PROBLEM STATEMENT:
Can you reproduce every line of the items below word for word, leaving out the pictures?

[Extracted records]
******************************

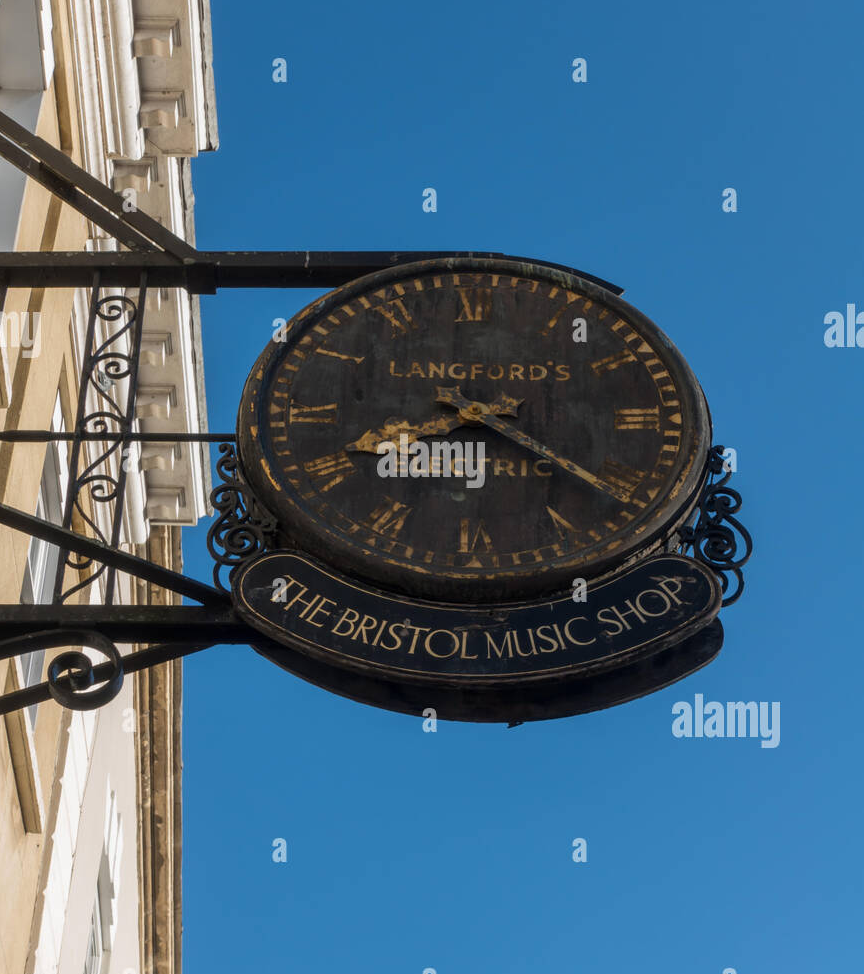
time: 8:20
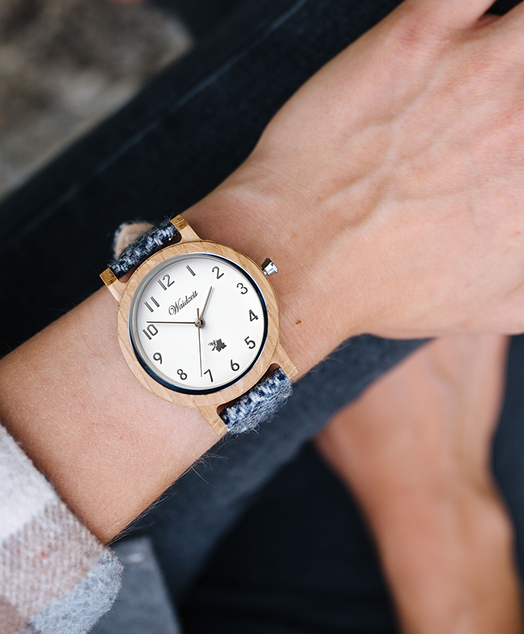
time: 12:46
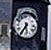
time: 5:35
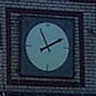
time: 1:55
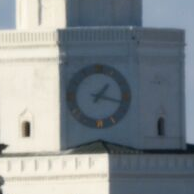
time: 1:17
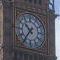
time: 10:36
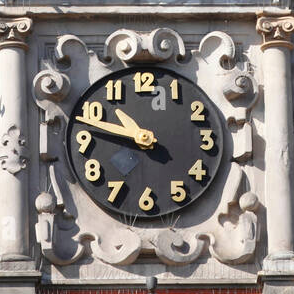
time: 10:47
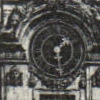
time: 1:28
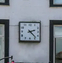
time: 2:23
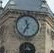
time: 11:35
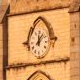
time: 12:07
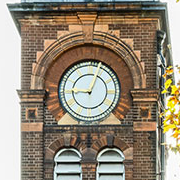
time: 9:04
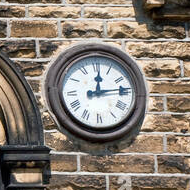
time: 12:13
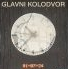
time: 10:37
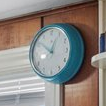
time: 12:51
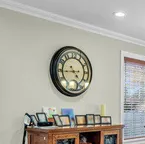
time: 4:44
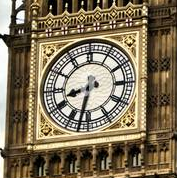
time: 8:32
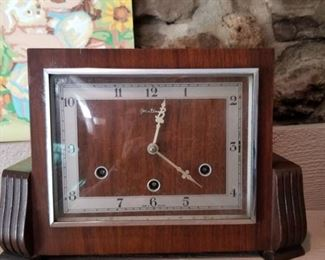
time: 12:22
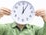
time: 12:05
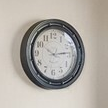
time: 10:13
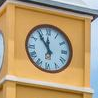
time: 11:54
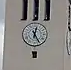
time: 12:25
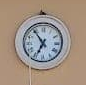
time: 6:54
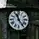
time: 11:24
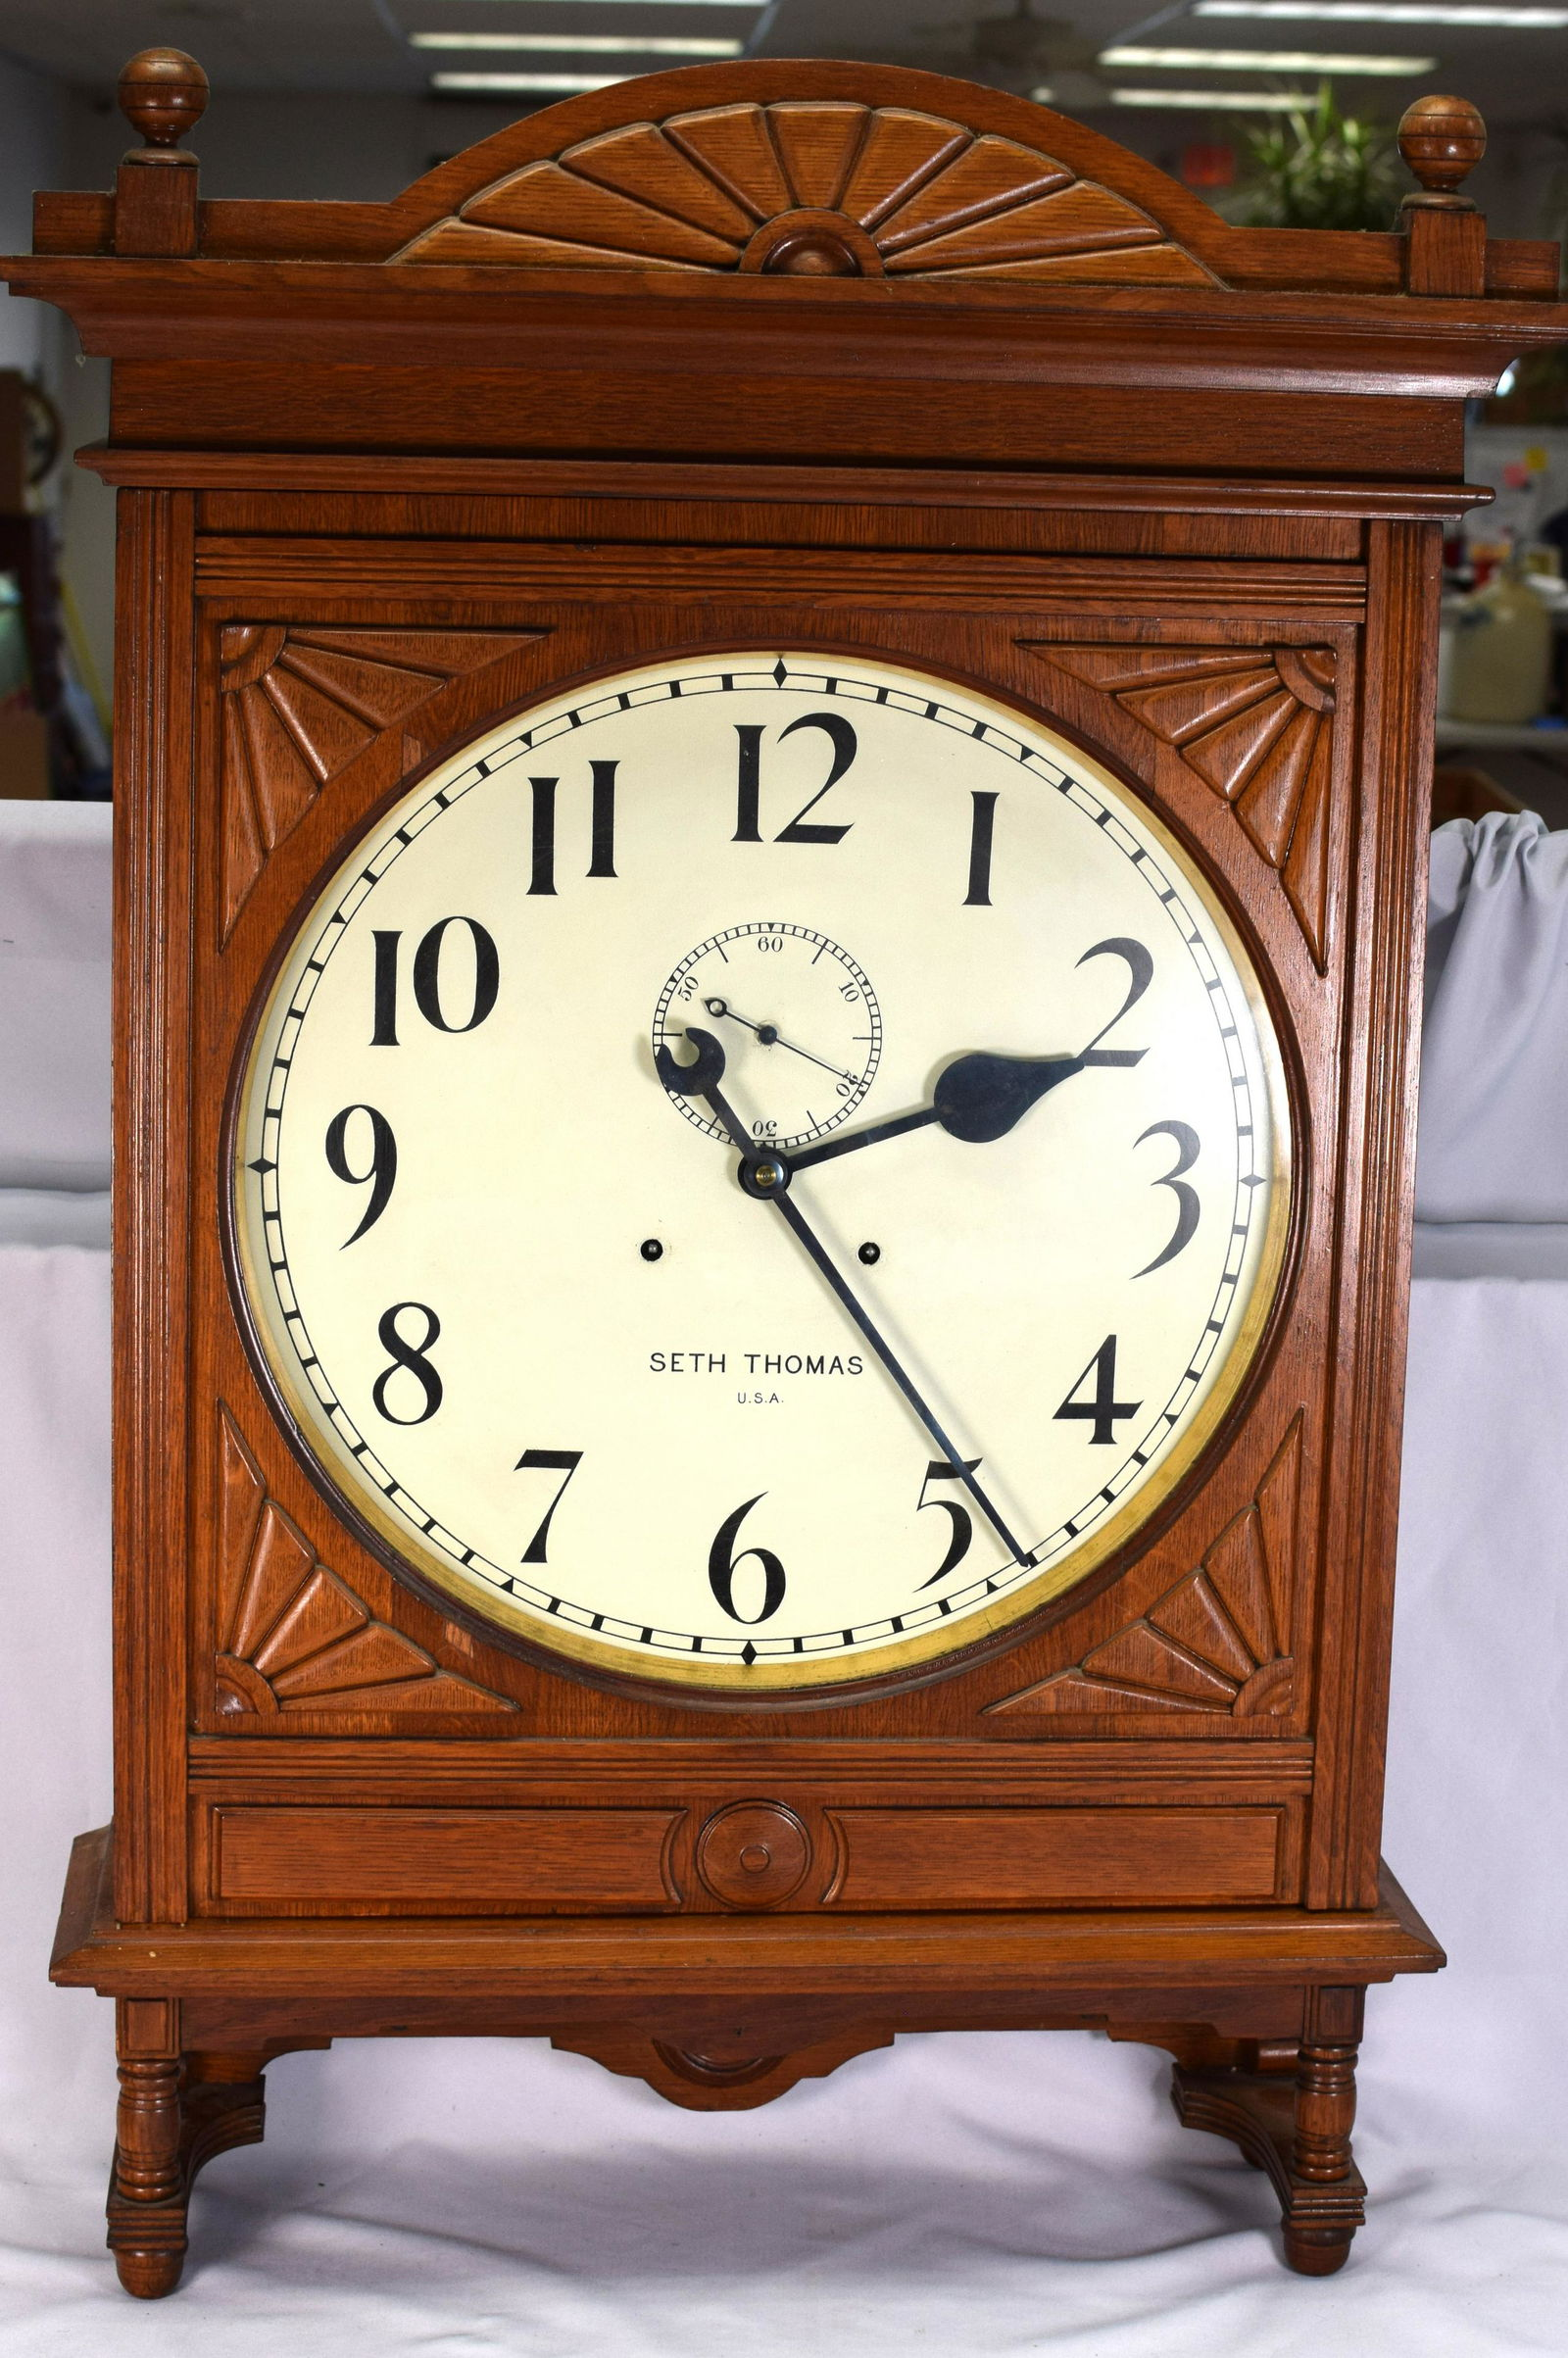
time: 2:23
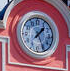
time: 1:25
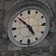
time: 4:52
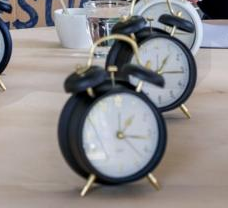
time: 1:16
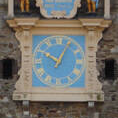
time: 10:04
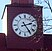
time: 2:24
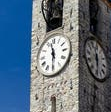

******************************

FULL ANSWER:
time: 8:20
time: 12:46
time: 5:35
time: 1:55
time: 1:17
time: 10:36
time: 10:47
time: 1:28
time: 2:23
time: 11:35
time: 12:07
time: 9:04
time: 12:13
time: 10:37
time: 12:51
time: 4:44
time: 8:32
time: 12:22
time: 12:05
time: 10:13
time: 11:54
time: 12:25
time: 6:54
time: 11:24
time: 2:23
time: 1:25
time: 4:52
time: 1:16
time: 10:04
time: 2:24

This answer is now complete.